◆ TEXTAUSZUG

☆ ☆ ☆ ☆

Nach Ansicht der BI wurde das „Vermeidungsgebot“ bei der Aufstellung des Bebauungsplanes “in keiner Weise berücksichtigt und von der Kreisverwaltung als Genehmigungsbehörde nicht beanstandet”. Die Kapelle und die beiden Linden als zusammengehörendes Ensemble gehören nach Meinung der BI zu den so genannten „Zwangspunkten“ und seien völlig außer Acht gelassen worden. Dies wertet die BI als gravierende Verstöße gegen das Bundesnaturschutzgesetz. Der Bebauungsplan könnte daher mit einer Normenkontrollklage angegriffen werden.
Die Bürgerinitiative behauptet außerdem, das Kapellengrundstück liege außerhalb des Plangebietes zwischen ICE-Bahnhof und „Kesselwiese“, es sei keinem Planbereich zugeordnet. “Insofern ist ein Fällen der Linden gar nicht statthaft. Wir fordern den Stadtbürgermeister daher auf, die geplanten Fällmaßnahmen sofort einzustellen”, so die BI-Sprecher.
Das jetzt geplante Fällen nur einer Linde sei nicht naturschutzrechtlich begutachtet worden. Insbesondere fehle eine Eingriffs- und Ausgleichsbilanzierung nach dem Bundesnaturschutzgesetz. Das beabsichtigte Pflanzen von zwei neuen Bäumen diene bislang lediglich der Erhaltung des Gesamtbildes „Kapelle – Linden“, jedoch nicht den naturschutzrechtlichen Aspekten. Auch wenn der Erhalt der einen Linde einen ersten Erfolg der BI darstelle, sei dieser „Kompromiss“ eine Mogelpackung.

☆ ☆ ☆ ☆

◆ VORLIEGENDE EINTRÄGE
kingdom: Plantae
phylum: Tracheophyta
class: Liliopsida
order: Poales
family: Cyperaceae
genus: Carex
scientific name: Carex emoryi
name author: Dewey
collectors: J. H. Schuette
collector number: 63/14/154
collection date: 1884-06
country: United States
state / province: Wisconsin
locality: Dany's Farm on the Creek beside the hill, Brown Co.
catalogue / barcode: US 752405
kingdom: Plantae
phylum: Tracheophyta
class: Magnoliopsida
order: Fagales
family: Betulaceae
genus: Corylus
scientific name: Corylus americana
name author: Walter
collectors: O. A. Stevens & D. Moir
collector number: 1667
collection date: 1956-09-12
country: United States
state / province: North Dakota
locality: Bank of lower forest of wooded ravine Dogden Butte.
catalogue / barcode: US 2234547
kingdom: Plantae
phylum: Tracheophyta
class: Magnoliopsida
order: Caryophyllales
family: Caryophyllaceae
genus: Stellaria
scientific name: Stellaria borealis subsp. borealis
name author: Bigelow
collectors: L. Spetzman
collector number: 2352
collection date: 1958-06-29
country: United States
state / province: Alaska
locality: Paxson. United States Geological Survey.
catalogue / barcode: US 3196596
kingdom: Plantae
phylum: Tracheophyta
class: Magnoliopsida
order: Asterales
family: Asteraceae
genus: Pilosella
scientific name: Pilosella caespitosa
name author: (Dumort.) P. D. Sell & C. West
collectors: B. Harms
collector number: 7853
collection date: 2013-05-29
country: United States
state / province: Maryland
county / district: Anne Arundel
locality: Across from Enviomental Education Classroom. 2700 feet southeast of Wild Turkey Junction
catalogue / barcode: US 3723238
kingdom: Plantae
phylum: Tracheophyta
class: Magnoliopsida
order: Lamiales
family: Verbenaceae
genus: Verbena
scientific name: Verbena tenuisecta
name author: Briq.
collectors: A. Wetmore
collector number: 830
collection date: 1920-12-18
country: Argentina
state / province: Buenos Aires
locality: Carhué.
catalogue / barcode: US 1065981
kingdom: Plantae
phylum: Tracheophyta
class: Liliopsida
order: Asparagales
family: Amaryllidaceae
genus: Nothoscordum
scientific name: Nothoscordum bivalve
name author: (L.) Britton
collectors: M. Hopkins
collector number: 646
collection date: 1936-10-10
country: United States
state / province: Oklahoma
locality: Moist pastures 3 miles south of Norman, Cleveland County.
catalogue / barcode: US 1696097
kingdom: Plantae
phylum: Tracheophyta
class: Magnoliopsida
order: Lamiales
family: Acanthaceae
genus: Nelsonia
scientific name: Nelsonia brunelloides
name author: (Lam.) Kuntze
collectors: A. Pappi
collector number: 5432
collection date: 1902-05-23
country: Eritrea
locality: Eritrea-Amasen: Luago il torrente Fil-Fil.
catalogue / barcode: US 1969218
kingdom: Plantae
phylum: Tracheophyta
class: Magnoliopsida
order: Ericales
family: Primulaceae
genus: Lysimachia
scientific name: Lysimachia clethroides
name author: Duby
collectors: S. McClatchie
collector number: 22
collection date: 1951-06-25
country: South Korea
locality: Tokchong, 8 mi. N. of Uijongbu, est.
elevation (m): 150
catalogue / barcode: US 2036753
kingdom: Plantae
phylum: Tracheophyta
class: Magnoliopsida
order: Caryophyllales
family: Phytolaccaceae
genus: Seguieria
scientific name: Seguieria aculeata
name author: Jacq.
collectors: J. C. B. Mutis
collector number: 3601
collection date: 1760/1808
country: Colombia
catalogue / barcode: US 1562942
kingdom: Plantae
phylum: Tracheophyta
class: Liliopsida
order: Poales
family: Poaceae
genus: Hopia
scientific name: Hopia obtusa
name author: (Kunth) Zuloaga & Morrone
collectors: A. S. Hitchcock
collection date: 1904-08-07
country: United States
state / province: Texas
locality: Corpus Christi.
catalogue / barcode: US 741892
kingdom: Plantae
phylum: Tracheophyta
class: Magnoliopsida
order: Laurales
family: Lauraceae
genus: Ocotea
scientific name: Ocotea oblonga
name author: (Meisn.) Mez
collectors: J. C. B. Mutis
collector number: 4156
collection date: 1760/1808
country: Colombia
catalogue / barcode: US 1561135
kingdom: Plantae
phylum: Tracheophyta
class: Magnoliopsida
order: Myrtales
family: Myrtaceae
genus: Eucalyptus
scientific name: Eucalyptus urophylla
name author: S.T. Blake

☆ ☆ ☆ ☆

◆ AUFGABE 1
Was fehlt laut dem Textauszug vor allem bei der Prüfung, ob nur eine Linde gefällt werden soll?
◆ AUFGABE 2
Zitiere aus dem Textauszug alles von „Nach Ansicht der“ bis hinunter zu „Normenkontrollklage angegriffen werden.“.
◆ AUFGABE 3
Schreib den Textauszug über die Linden an der Kapelle im Anschluss an seinen letzten Satz weiter.

◆ ERGEBNIS 1
Es fehlt eine Eingriffs- und Ausgleichsbilanzierung nach dem Bundesnaturschutzgesetz.

◆ ERGEBNIS 2
Nach Ansicht der BI wurde das „Vermeidungsgebot“ bei der Aufstellung des Bebauungsplanes “in keiner Weise berücksichtigt und von der Kreisverwaltung als Genehmigungsbehörde nicht beanstandet”. Die Kapelle und die beiden Linden als zusammengehörendes Ensemble gehören nach Meinung der BI zu den so genannten „Zwangspunkten“ und seien völlig außer Acht gelassen worden. Dies wertet die BI als gravierende Verstöße gegen das Bundesnaturschutzgesetz. Der Bebauungsplan könnte daher mit einer Normenkontrollklage angegriffen werden.

◆ ERGEBNIS 3
Der ökologische Schaden durch das Fällen der Bäume kann nach Auffassung der BI nicht mit dem Pflanzen von zwei neuen Bäumen ausgeglichen werden. “Weitere Ausgleichsmaßnahmen werden jetzt ins Spiel kommen. Sicherlich wird eine Wiese gefunden werden, auf der man einige Bäume pflanzen will und die dann zukünftig auch für weitere Bau- und Versiegelungsmaßnahmen als „Ausgleichsfläche“ genutzt werden kann. So laufen die Verfahren üblicherweise ab. Es geht also gar nicht um Naturschutz, sondern um das „Zurechtbiegen“ für die Ziele, die man eigentlich verfolgt” kritisieren Harry und Gabriele Neumann.
Die BI-Mitglieder fragen, wieso seit Jahren die Kennzeichnung der Kapelle als „denkmalgeschützt“ fehlt und wie die die Stellungnahme der Denkmalpflege dazu aussieht. “Wieso tagt der Fachbeirat Naturschutz nichtöffentlich, obwohl es um wichtige öffentliche Belange geht?” und “Warum weigert sich Stadtbürgermeister Mies, unserer Bürgerinitiative das faunistische Gutachten aus dem Jahre 2008 zukommen zu lassen?” sind weitere Fragen der Initiative.
“Des Weiteren haben wir erfahren, dass jetzt doch 26 der 39 geplanten Baugrundstücke in der Kesselwiese, also zwei Drittel, über die Tonnerrestraße angefahren werden sollen”, so die Sprecher der BI. "Warum braucht man dann überhaupt eine Linksabbiegerspur? Wie werden sich die Bewohner jetzt verhalten, die diese Zufahrt schon einmal mit einer Unterschriftenaktion verhindert hatten? Außerdem würden damit die vorliegenden Beschlüsse auf falschen Tatsachen basieren und wären angreifbar.”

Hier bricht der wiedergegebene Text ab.